Exercise 4.5 The bargaining gap in a recession
Suppose the economy is initially at supply-side equilibrium with stable prices (inflation is zero). At the beginning of year 1, investment falls and the economy moves into recession with high unemployment.
- Explain why a negative bargaining gap arises.
- Assume the negative bargaining gap is 1%. Draw a diagram with years on the horizontal axis and the price level on the vertical axis. Starting from a price index of 100, sketch the path of the price level for the 5 years that follow, assuming the bargaining gap remains at −1%.
- Who are the winners and losers in this economy?
Exercise 4.6 Positive and negative shocks
Draw a WS–PS diagram where the economy is at supply-side equilibrium with stable prices. Now consider:
- a positive shock to aggregate demand that reduces the unemployment rate by 2 percentage points
- a negative shock that increases it by 2 percentage points.

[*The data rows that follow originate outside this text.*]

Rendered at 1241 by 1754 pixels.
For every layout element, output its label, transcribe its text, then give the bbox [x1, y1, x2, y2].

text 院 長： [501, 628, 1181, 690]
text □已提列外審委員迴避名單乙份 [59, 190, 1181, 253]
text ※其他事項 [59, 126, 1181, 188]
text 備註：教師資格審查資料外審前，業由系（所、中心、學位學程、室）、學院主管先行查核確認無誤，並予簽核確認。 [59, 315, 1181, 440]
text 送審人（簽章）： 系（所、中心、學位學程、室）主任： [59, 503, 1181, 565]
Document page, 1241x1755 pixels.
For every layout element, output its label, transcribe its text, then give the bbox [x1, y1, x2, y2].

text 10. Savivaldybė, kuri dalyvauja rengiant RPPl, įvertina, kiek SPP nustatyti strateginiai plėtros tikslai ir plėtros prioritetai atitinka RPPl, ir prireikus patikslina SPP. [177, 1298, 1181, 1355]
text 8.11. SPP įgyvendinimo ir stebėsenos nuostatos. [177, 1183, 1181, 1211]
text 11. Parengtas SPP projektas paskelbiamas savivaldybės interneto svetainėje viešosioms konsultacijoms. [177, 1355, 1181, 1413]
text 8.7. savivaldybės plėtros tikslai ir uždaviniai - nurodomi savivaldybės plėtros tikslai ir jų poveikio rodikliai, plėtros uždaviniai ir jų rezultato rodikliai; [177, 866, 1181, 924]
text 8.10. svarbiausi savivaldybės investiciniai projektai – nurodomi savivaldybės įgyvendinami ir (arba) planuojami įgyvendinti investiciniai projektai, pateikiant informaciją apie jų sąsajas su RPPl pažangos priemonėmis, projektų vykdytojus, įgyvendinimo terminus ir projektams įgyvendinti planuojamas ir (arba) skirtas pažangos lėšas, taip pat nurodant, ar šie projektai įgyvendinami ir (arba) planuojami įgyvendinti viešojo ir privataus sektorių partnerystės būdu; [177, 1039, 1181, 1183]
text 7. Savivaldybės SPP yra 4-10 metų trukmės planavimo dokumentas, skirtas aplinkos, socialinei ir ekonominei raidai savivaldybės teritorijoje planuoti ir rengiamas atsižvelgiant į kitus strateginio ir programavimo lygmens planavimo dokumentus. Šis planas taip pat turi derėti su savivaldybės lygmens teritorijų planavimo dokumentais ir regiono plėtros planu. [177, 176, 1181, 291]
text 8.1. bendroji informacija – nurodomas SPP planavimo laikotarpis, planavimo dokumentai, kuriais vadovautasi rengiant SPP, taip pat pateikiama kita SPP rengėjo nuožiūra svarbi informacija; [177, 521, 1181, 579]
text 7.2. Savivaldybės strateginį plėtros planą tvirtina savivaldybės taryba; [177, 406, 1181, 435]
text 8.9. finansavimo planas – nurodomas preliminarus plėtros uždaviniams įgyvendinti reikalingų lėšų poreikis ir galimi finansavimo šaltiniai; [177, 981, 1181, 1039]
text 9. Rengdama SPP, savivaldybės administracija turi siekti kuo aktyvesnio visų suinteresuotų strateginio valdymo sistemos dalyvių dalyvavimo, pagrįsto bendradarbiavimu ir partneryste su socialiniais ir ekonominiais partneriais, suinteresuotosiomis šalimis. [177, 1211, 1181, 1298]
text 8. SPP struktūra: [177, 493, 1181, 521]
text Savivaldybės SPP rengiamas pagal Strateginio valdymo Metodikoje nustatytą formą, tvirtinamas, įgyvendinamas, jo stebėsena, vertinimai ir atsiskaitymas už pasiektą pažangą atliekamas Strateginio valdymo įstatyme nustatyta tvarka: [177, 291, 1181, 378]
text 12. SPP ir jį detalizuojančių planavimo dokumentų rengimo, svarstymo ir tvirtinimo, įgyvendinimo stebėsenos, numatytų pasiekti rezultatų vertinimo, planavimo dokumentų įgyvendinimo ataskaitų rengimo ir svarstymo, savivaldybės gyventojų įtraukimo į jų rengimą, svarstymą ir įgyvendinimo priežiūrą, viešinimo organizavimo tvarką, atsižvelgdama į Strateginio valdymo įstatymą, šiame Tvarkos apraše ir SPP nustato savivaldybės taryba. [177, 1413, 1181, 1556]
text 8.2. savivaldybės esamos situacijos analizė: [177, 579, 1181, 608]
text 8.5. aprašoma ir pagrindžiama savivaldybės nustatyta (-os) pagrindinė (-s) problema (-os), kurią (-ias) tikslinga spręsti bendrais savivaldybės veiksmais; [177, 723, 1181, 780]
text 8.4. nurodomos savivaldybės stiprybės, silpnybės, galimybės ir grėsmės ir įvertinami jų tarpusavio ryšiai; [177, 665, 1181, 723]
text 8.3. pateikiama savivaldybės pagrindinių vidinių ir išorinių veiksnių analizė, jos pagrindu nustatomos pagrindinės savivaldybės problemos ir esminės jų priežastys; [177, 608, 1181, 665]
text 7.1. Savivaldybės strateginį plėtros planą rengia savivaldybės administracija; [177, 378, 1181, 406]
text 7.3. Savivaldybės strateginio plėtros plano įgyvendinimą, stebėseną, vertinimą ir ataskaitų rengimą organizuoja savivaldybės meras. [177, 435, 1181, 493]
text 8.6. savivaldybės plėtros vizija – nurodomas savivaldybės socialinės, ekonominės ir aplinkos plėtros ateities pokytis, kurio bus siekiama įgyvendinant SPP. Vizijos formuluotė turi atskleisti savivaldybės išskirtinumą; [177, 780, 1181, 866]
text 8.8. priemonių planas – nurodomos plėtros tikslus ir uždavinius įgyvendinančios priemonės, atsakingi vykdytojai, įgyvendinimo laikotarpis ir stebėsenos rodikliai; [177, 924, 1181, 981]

- What happens to the bargaining gap in each case?
- What would you expect to happen to the price level in each case? Explain your answers.
Question 4.4 Choose the correct answer(s)
Figure 4.9 shows the relationship between the WS–PS diagram and the Phillips curve. Based on this information, read the following statements and choose the correct option(s).
- Point C is above the wage-setting curve, which means that the real wage is lower than is consistent with a firm’s profit-maximizing markup. If the real wage is too low, it means the markup is too high.
- Competitive conditions in the economy imply a profit share shown by point A, so a profit share shown by point C is too high.
- The bargaining gap becomes more negative, which means the economy is still experiencing deflation.
- It depends on whether the positive shock moves employment to a level higher than that at point A or not.